• _Selected passage_
·····

Allen & Gledhill has also advised CLSA Ltd, DBS Bank Ltd and China Securities (International) Corporate Finance Company Ltd as joint lead managers in respect of CITIC Envirotech Ltd’s issue of US$180 million in principal amount of 5.45 percent senior perpetual securities, to be consolidated and forming a single series with the existing US$175 million 5.45 percent senior perpetual securities, under its S$750 million (US$552.4m) multicurrency perpetual securities issuance programme. Partners Margaret Chin and Sunit Chhabra led the transaction.

AZB & Partners is advising IDFC Bank Ltd in respect of its acquisition of 100 percent equity stake of Grama Vidiyal Micro Finance Ltd. Partner Srinath Dasari led the transaction which was signed on 12 July 2016 and is yet to be completed.

AZB & Partners has also advised HWIC Asia Fund (Class Q), a Fairfax group company, in respect of its acquisition of 49.2 percent of Quantum Advisors Private Ltd (QAPL). The transaction involves the indirect acquisition of control over the two wholly-owned subsidiaries of QAPL, namely Quantum Asset Management Company Private Ltd, the asset management company of Quantum Mutual Fund (QMF) and Quantum Trustee Company Private Ltd, the trustee company of QMF, and the acquisition of 100 percent of QIEF Management LLC Mauritius by HWIC Asia from Menlo Oak Venture Investments and additional subscription of shares of QIEF. Partners Ashwin Ramanathan, Bhavi Sanghvi and Rushabh Maniar led the transaction which was completed on 11 July 2016.

Cleary Gottlieb is representing LINE Corp in respect of the pricing of the underwritten SEC-registered IPO, the NYSE and Tokyo Stock Exchange dual listing of LINE Corp’s 35 million shares of common stock in the form of shares or American depositary shares. The global offering consists of an international offering in the US and countries outside of Japan of 22 million shares, deliverable in the form of shares at a price of ¥3,300 (US$31.08) per share or ADSs at a price of US$32.84 per ADS, and a concurrent offering in Japan of 13 million shares at a price of ¥3,300 (US$31.08) per share. In connection with the offering, LINE Corp has granted the underwriters the option to purchase up to 5.25 million additional shares. The ADSs will begin trading on the NYSE on 14 July 2016 and on the Tokyo Stock Exchange on 15 July 2016. Seoul partner Jinduk Han, assisted by New York partners Craig Brod, Jeff Karpf and Meyer Fedida and Washington partner Paul Marquardt, led the transaction.

·····

• _Data provided_
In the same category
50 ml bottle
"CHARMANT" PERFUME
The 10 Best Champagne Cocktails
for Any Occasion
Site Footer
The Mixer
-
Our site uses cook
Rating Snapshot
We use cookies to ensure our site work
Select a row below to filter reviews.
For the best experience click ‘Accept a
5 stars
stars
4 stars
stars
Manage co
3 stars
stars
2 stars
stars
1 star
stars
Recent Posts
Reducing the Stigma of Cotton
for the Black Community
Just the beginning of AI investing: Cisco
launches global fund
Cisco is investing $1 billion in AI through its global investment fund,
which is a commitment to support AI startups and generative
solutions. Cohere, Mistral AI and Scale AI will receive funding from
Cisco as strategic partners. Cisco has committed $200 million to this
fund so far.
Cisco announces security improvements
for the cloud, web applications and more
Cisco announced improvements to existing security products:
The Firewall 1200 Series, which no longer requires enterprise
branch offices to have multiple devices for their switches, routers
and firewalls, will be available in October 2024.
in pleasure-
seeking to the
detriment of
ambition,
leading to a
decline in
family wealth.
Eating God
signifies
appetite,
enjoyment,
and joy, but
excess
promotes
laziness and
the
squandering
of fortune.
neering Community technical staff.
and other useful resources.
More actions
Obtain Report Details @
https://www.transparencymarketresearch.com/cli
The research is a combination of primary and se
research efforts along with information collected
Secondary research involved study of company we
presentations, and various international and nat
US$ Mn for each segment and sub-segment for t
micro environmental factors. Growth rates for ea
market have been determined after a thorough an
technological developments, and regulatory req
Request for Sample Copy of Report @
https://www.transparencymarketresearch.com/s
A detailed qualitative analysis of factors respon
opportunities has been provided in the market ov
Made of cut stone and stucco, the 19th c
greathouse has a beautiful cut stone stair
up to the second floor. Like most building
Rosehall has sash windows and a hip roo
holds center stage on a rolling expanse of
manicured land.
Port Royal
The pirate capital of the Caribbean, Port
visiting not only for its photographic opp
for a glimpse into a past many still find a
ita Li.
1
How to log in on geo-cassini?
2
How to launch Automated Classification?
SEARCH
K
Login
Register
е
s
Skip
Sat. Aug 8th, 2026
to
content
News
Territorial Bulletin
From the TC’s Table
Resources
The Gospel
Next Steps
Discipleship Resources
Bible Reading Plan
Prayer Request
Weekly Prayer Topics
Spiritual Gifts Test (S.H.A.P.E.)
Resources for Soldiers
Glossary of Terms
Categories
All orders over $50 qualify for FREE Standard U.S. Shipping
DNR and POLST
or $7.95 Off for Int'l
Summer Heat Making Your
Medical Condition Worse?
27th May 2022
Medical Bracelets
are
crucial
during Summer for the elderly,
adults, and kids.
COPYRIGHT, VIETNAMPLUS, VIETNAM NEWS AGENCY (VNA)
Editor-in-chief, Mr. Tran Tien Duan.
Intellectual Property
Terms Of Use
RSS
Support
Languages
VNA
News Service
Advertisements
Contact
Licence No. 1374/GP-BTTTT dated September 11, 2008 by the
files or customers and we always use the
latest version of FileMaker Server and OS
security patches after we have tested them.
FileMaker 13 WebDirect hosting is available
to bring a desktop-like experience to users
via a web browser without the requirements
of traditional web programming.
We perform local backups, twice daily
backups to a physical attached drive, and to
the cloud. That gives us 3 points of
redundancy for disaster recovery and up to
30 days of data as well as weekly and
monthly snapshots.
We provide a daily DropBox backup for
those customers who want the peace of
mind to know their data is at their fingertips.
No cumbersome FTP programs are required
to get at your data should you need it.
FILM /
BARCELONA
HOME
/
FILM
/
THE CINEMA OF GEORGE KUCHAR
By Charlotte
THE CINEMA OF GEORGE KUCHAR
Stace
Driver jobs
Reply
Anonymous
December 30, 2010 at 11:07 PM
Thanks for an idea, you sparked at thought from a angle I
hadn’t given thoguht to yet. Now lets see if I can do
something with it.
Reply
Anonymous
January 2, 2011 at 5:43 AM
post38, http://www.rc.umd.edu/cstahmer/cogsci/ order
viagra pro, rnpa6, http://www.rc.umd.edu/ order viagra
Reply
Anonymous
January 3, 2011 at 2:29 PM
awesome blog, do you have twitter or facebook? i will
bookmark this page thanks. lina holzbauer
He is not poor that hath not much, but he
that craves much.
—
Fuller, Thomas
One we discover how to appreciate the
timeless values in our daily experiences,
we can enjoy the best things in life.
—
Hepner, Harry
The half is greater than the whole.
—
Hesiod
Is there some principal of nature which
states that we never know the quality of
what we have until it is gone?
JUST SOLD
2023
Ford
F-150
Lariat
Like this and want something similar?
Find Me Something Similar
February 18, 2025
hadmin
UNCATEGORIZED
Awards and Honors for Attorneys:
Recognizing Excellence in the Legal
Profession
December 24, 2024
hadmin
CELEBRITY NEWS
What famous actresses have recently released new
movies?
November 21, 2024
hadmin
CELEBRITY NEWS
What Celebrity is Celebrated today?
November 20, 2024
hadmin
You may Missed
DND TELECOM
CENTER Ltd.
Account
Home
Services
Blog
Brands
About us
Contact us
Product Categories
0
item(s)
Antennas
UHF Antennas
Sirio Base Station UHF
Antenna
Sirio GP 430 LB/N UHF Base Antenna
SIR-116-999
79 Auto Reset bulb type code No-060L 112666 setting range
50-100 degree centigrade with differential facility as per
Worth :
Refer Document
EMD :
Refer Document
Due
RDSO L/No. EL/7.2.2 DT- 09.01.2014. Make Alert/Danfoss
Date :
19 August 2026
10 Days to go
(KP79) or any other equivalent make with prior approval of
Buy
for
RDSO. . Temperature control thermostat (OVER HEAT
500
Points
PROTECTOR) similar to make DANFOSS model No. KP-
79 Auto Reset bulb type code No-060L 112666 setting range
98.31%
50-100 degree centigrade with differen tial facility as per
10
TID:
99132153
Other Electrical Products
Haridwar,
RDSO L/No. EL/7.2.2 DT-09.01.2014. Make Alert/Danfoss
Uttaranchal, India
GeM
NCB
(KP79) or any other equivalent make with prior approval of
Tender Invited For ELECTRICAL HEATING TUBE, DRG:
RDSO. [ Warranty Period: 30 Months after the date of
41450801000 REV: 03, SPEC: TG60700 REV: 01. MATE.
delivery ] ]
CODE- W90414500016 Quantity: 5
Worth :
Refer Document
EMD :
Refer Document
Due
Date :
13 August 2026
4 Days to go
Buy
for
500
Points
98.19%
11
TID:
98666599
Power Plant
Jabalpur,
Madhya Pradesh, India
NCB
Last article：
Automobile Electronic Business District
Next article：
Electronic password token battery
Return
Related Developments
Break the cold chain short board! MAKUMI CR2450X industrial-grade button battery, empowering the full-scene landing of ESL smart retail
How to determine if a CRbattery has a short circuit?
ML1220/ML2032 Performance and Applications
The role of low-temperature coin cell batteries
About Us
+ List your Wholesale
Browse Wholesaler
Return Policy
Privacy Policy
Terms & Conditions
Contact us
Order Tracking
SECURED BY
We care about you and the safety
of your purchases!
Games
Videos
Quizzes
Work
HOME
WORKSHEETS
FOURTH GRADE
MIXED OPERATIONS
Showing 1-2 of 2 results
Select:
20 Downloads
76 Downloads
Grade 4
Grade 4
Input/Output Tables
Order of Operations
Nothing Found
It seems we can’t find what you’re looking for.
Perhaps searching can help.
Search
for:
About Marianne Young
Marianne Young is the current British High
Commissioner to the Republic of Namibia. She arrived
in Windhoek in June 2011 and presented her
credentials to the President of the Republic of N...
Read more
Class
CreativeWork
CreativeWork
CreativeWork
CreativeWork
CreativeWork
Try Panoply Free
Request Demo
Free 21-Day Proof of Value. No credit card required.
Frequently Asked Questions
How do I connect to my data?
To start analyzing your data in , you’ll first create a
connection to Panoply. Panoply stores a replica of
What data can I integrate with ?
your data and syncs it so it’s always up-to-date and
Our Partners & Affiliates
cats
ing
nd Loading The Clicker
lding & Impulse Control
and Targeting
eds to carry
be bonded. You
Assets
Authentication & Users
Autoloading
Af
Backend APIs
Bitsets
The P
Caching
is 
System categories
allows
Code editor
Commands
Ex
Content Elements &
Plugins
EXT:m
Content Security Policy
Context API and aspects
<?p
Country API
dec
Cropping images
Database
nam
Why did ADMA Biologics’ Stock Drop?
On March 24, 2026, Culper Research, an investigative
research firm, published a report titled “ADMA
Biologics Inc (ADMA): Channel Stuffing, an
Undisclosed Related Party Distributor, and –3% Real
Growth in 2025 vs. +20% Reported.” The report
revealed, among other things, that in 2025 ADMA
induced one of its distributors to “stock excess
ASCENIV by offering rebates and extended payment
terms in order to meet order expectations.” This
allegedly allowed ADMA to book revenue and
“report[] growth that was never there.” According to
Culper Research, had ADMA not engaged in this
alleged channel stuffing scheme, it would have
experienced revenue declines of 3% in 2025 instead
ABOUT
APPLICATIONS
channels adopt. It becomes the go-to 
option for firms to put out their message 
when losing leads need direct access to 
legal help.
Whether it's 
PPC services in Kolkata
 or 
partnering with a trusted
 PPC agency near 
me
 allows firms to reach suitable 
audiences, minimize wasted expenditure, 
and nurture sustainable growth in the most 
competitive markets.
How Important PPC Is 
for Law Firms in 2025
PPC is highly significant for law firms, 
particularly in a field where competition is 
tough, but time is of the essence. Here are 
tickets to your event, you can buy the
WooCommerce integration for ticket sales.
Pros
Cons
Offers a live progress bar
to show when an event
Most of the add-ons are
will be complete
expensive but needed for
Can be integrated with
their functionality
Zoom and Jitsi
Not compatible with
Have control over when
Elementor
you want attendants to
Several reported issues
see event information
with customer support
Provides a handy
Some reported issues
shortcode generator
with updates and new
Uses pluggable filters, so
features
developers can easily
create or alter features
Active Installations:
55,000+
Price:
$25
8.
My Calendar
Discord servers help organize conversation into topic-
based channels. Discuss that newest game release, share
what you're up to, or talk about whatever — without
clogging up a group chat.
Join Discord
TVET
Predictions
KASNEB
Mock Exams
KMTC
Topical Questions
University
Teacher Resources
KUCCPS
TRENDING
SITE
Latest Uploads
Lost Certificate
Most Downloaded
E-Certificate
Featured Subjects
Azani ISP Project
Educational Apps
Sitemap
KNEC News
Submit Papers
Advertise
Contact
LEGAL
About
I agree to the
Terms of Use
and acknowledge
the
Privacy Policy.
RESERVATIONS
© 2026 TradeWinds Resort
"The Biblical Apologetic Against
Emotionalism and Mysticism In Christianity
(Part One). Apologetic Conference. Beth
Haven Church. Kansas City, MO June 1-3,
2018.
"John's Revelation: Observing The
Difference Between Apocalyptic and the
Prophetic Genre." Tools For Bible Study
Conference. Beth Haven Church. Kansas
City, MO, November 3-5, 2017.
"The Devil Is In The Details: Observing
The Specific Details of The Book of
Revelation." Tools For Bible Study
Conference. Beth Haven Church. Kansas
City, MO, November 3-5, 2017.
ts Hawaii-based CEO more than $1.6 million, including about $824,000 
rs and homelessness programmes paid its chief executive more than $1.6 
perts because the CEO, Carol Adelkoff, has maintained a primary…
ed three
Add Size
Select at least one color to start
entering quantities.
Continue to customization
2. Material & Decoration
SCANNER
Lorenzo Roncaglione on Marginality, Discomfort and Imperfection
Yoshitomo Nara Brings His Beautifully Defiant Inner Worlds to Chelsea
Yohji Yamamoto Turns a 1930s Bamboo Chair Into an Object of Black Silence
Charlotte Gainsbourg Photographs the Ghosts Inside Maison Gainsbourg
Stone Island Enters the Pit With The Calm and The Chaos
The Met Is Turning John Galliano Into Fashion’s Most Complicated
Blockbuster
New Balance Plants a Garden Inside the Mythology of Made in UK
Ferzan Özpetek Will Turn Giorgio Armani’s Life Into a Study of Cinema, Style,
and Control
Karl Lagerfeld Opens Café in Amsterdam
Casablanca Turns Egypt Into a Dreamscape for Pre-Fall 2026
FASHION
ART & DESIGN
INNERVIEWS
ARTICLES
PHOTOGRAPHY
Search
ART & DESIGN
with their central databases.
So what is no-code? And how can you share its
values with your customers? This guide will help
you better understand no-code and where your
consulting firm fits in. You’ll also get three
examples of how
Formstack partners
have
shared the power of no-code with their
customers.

·····

• _Instructions_
**1)** According to the law firm deals report, on what date was HWIC Asia Fund's acquisition of 49.2 percent of Quantum Advisors Private Ltd completed?
**2)** Reproduce the part of the law firm deals report that opens with the words containing "Allen & Gledhill" and closes with "Chhabra led the transaction.".
**3)** Take the law firm deals report further, continuing on from its final sentence.
The listing is separate material and not part of the law firm deals report.

• _Your responses_
**1)** 11 July 2016

**2)**
Allen & Gledhill has also advised CLSA Ltd, DBS Bank Ltd and China Securities (International) Corporate Finance Company Ltd as joint lead managers in respect of CITIC Envirotech Ltd’s issue of US$180 million in principal amount of 5.45 percent senior perpetual securities, to be consolidated and forming a single series with the existing US$175 million 5.45 percent senior perpetual securities, under its S$750 million (US$552.4m) multicurrency perpetual securities issuance programme. Partners Margaret Chin and Sunit Chhabra led the transaction.

**3)**
Clifford Chance has advised EDF Energies Nouvelles, a subsidiary of EDF Group dedicated to renewable energy, in respect of its acquisition of a majority stake in UPC Asia Wind Management (UPC AWM) which develops and builds wind projects in China. Following the acquisition, EDF Energies Nouvelles will own an 80 percent stake in the UPC AWM holding company, based in Hong Kong. Its partners UPC China and US-based investment fund Global Environment Fund remain shareholders with a 20 percent share of the company. The EDF Group is the world’s biggest electricity generator and covers every sector of expertise, from generation to trading and transmission grids. The company has been present in China for more than 30 years. Shanghai partner Kelly Gregory led the transaction.

Colin Ng & Partners has assisted SCIE SCI Ecommerce, a Singapore-based e-commerce retailer, in respect of its entry into the Indonesian market. SCIE will provide management services to a joint venture between a well-known Indonesian group specializing in the sale and distribution of mobile phones and other electronics products and a well- known logistics business based in Jakarta. SCIE is a major e-commerce retailer for some of the leading e-commerce platforms in South-east Asia and has won several accolades from these platforms. Partner Bill Jamieson led the transaction.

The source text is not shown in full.